Two police officers escorted Rabbi Adele Plotkin out of the Feb. 9 Chino Valley Town Council meeting at the request of Mayor Chris Marley, who ended his prayer “in the name of my Lord and Savior, Jesus Christ,” the Daily Courier reported.
Marley is a minister and six of the seven council members in Chino Valley, in northern Arizona, have identified themselves as Christians, while one is identified a non-Christian. Under council regulations, a council member may give the invocation but is not required. The council member identified as non-Christian has declined to give an invocation, according to the newspaper.
At the meeting last week, the council voted to make no changes to the invocation tradition.
Marley reportedly had announced at the Jan. 26 council meeting that there would be no invocations at meetings until the council had discussed the current system following a complaint from a different rabbi. Plotkin, of the Beit Torah congregation, told the Daily Courier that she attended the meeting based on that announcement.
Explaining her protest, Plotkin told the newspaper, “Sitting there is giving the impression of acquiescence, so what was I to do?”
The mayor argued at the meeting that ending the invocations would harm the council members’ right to freely worship as enshrined in the Bill of Rights.
The rabbi said she has been in contact with the American Civil Liberties Union about the invocations.

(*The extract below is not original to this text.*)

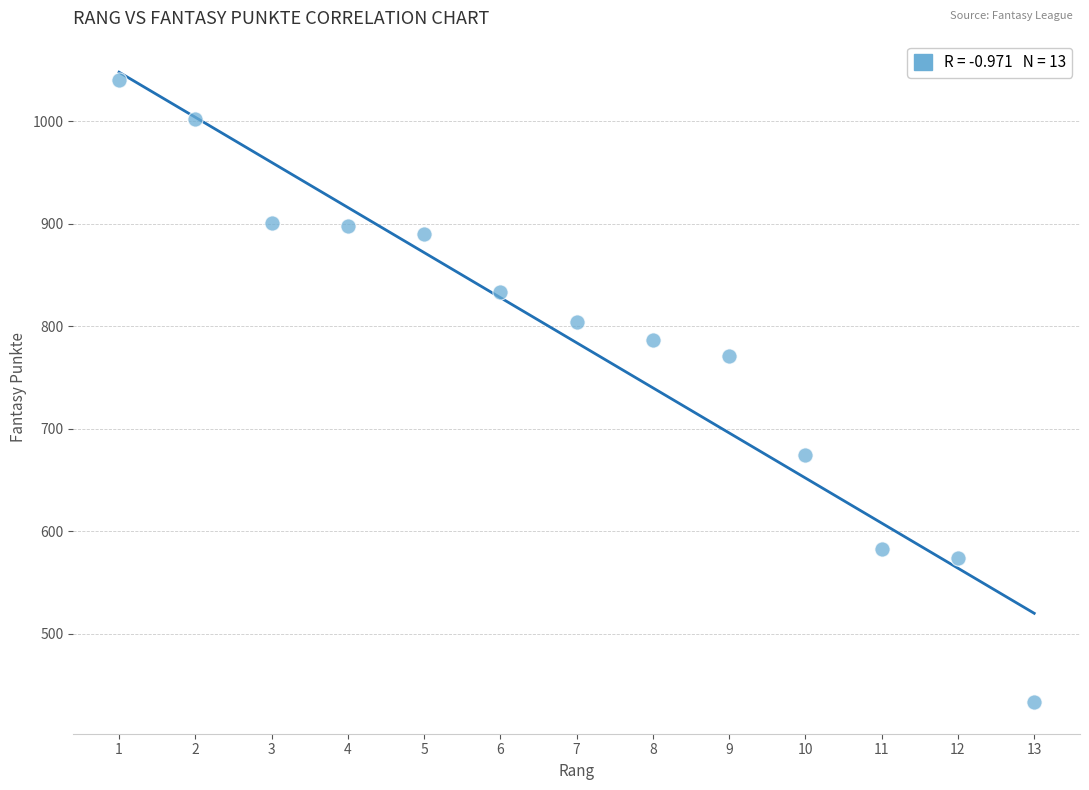

What is the range of X values (max minus min)?

12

Jake Bennett, the Anti-Defamation League’s Arizona regional director, said in a statement: “We believe it is inappropriate and insensitive for a mayor or town council member elected to represent all of the people in his community to offer a sectarian invocation at a public town council meeting. When a civic leader prays in Jesus’ name in such a setting, the message inevitably conveyed to non-Christians is one of exclusion.”
Bennett added that Plotkin acted “inappropriately” in disrupting the council meeting and the mayor was “within his rights” to have her removed.
“But there is a larger point to be made here,” the statement concluded. “This incident graphically illustrates how divisive sectarian prayer practices before local legislative bodies can be in our pluralistic society, and why they are ill-advised.”